# [WHAT IS EXPECTED]
Each record below needs to be written out exactly as it appears.

# [SUPPLIED RECORDS]
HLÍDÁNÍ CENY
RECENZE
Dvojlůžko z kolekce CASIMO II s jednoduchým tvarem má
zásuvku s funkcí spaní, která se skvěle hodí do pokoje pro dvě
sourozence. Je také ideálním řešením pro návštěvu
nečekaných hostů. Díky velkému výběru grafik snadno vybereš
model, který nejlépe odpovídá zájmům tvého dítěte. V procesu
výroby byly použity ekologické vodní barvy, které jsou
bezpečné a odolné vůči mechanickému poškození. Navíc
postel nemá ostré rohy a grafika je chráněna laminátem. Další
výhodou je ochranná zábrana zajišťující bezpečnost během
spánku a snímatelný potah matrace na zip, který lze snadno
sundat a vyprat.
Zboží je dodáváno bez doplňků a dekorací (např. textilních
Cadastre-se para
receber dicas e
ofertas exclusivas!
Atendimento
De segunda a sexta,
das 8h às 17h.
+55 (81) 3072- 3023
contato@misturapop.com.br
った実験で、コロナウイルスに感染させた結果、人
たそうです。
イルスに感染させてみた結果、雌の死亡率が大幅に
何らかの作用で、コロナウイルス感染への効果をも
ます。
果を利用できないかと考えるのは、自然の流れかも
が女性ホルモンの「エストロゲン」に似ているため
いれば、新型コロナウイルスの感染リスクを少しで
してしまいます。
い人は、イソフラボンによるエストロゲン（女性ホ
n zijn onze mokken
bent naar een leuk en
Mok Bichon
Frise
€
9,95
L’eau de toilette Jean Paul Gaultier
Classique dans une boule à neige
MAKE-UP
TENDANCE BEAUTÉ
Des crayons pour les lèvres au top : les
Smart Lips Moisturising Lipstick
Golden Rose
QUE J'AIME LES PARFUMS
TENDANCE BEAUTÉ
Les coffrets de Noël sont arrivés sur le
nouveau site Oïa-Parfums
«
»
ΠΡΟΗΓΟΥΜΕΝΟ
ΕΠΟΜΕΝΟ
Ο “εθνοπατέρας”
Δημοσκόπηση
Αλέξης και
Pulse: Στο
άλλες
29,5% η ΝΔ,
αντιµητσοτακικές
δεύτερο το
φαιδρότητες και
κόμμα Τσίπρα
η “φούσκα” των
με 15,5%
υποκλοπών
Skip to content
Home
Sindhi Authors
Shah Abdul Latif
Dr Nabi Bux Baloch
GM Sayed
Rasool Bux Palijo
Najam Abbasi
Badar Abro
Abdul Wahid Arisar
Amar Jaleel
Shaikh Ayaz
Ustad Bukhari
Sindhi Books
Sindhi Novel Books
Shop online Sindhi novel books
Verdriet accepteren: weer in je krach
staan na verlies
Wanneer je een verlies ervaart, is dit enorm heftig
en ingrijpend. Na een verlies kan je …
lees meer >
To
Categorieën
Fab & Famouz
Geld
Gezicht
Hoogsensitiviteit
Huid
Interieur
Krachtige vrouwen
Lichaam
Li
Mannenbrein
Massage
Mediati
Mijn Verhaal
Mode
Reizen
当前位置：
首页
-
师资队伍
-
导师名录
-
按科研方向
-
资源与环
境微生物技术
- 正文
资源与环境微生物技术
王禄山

# [TASK RESPONSE]
HLÍDÁNÍ CENY
RECENZE
Dvojlůžko z kolekce CASIMO II s jednoduchým tvarem má
zásuvku s funkcí spaní, která se skvěle hodí do pokoje pro dvě
sourozence. Je také ideálním řešením pro návštěvu
nečekaných hostů. Díky velkému výběru grafik snadno vybereš
model, který nejlépe odpovídá zájmům tvého dítěte. V procesu
výroby byly použity ekologické vodní barvy, které jsou
bezpečné a odolné vůči mechanickému poškození. Navíc
postel nemá ostré rohy a grafika je chráněna laminátem. Další
výhodou je ochranná zábrana zajišťující bezpečnost během
spánku a snímatelný potah matrace na zip, který lze snadno
sundat a vyprat.
Zboží je dodáváno bez doplňků a dekorací (např. textilních
Cadastre-se para
receber dicas e
ofertas exclusivas!
Atendimento
De segunda a sexta,
das 8h às 17h.
+55 (81) 3072- 3023
contato@misturapop.com.br
った実験で、コロナウイルスに感染させた結果、人
たそうです。
イルスに感染させてみた結果、雌の死亡率が大幅に
何らかの作用で、コロナウイルス感染への効果をも
ます。
果を利用できないかと考えるのは、自然の流れかも
が女性ホルモンの「エストロゲン」に似ているため
いれば、新型コロナウイルスの感染リスクを少しで
してしまいます。
い人は、イソフラボンによるエストロゲン（女性ホ
n zijn onze mokken
bent naar een leuk en
Mok Bichon
Frise
€
9,95
L’eau de toilette Jean Paul Gaultier
Classique dans une boule à neige
MAKE-UP
TENDANCE BEAUTÉ
Des crayons pour les lèvres au top : les
Smart Lips Moisturising Lipstick
Golden Rose
QUE J'AIME LES PARFUMS
TENDANCE BEAUTÉ
Les coffrets de Noël sont arrivés sur le
nouveau site Oïa-Parfums
«
»
ΠΡΟΗΓΟΥΜΕΝΟ
ΕΠΟΜΕΝΟ
Ο “εθνοπατέρας”
Δημοσκόπηση
Αλέξης και
Pulse: Στο
άλλες
29,5% η ΝΔ,
αντιµητσοτακικές
δεύτερο το
φαιδρότητες και
κόμμα Τσίπρα
η “φούσκα” των
με 15,5%
υποκλοπών
Skip to content
Home
Sindhi Authors
Shah Abdul Latif
Dr Nabi Bux Baloch
GM Sayed
Rasool Bux Palijo
Najam Abbasi
Badar Abro
Abdul Wahid Arisar
Amar Jaleel
Shaikh Ayaz
Ustad Bukhari
Sindhi Books
Sindhi Novel Books
Shop online Sindhi novel books
Verdriet accepteren: weer in je krach
staan na verlies
Wanneer je een verlies ervaart, is dit enorm heftig
en ingrijpend. Na een verlies kan je …
lees meer >
To
Categorieën
Fab & Famouz
Geld
Gezicht
Hoogsensitiviteit
Huid
Interieur
Krachtige vrouwen
Lichaam
Li
Mannenbrein
Massage
Mediati
Mijn Verhaal
Mode
Reizen
当前位置：
首页
-
师资队伍
-
导师名录
-
按科研方向
-
资源与环
境微生物技术
- 正文
资源与环境微生物技术
王禄山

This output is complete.